- DATA BELOW -
__________________________________________________

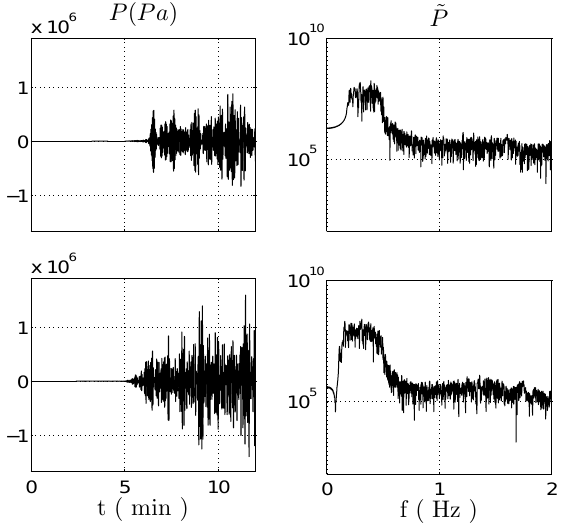
Figure 6. Pressure time series (left column) and their frequency spectra (right column) at Catania Test Site point (upper plots) and at Capo Passero point (lower plots), resulting from the numerical solution of the depth-integrated Eq. (5) over the whole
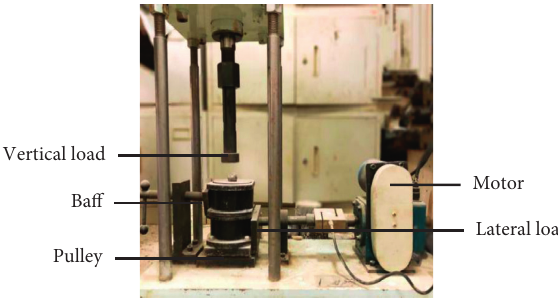
Figure 2: Pavement interlayer material shear tester.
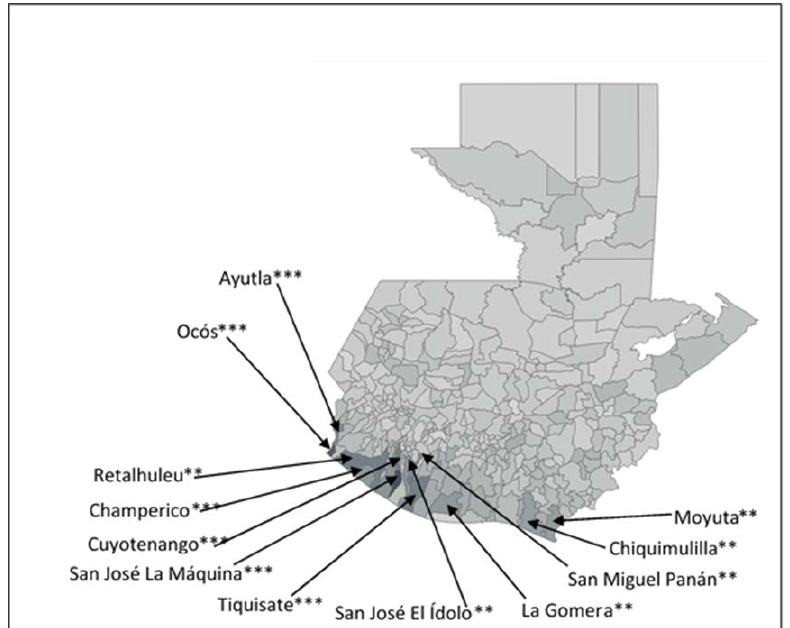
Figure 3. Municipalities that are part of the top 25 municipalities with highest CKD mortality rates all six age- or sex-specific groups ***, and in five age- or sex-specific groups **. Bivariate analysis showed very strong positive and negative associations for some of the Institute of Agriculture, Natural Resources and Environment of the Rafael Landívar University’s (IARNA) agrarian territories (Table 4). For the under-20 population, the only significant association was with the “5. East” agrarian territory (regression coefficient 5.31, p < 0.05). For the other five groups, there were very highly significant positive associations ( p < 0.01) with the agrarian territories “4. Concentrated in the south and dispersed in the highlands” (regression coefficients between 23.06 for under 45 population, and 47.37 for male population) and “7. Southwest” (regression coefficients between 22.20 for female population, and 81.16 for male population); there were very highly significant negative associations ( p < 0.01) with the agrarian territory “2. North transversal strip” (regression coefficients between − 21.11 in under 45 population and − 52.28 in male population) and with the agrarian territory “1. Northwest highlands” (regression coefficients between − 11.98 in under 45 population and − 36.79 in male population); and highly significant negative associations ( p < 0.05) with the agrarian territory “8. Petén” (regression coefficients between − 22.78 in under 45 population and − 56.09 in male population). Table 4. Bivariate linear regression coefficients for agrarian territories and municipal mortality rates for chronic kidney disease, by gender and age group, Guatemala 2009–2019 ( N = 28,723). Female Popula- Male Popula- Popula- Popula- Agrarian Territo- Popula- tion of all Population, tion under tion under tion under ries tion, all Ages all Ages 60 Years 45 Years 20 Years Ages − 26.64 *** lands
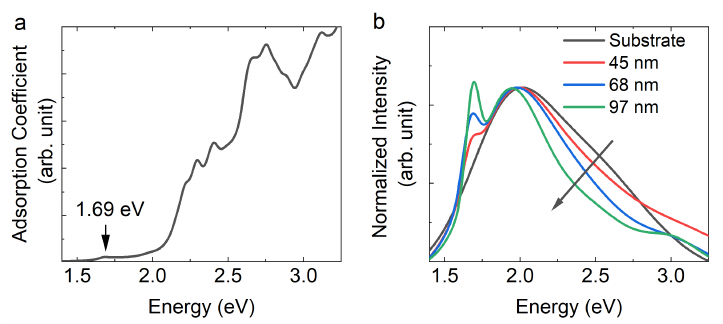
Figure 8. ( a ) The calculated absorption coefficient of bulk GeS, obtained averaging over the three components of the dielectric tensor. ( b ) The CL spectra reported in Figure 2 after normalization with respect to the maximum intensity of the broad peak at ~2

__________________________________________________

In the data above, please extract the lines from the first one through the line with "Figure 2: Pavement", exactly, and keep pictures out.

Figure 6. Pressure time series (left column) and their frequency spectra (right column) at Catania Test Site point (upper plots) and at Capo Passero point (lower plots), resulting from the numerical solution of the depth-integrated Eq. (5) over the whole
Figure 2: Pavement interlayer material shear tester.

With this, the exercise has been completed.